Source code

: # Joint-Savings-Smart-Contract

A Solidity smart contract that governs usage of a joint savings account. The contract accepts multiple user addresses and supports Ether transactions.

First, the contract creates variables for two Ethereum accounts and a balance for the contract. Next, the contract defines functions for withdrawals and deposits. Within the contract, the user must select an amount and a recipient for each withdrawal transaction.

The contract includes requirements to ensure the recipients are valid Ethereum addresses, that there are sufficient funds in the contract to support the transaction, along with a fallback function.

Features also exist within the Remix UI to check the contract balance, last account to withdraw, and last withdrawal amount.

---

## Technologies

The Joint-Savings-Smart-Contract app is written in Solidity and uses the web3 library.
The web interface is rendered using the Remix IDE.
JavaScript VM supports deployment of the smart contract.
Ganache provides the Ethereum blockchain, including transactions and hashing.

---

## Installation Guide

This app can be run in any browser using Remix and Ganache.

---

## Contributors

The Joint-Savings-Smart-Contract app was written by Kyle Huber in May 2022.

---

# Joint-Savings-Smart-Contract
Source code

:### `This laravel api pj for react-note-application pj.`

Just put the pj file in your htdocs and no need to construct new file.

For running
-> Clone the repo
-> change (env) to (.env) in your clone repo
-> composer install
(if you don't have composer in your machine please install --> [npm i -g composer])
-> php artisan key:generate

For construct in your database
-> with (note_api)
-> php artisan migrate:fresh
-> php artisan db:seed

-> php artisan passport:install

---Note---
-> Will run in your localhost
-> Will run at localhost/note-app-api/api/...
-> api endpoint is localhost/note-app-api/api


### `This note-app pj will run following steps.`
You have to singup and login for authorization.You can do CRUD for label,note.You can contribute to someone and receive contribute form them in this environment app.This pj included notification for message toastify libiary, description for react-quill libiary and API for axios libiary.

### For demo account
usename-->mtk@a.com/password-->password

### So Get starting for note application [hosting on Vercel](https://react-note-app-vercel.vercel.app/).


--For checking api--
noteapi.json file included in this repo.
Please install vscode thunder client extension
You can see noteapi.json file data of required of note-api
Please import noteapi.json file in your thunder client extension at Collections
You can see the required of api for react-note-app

● ● ● ● ● ● ●

Directive:
From the data above, determine how many lines hold "user", and write only the number.

Finished task:
2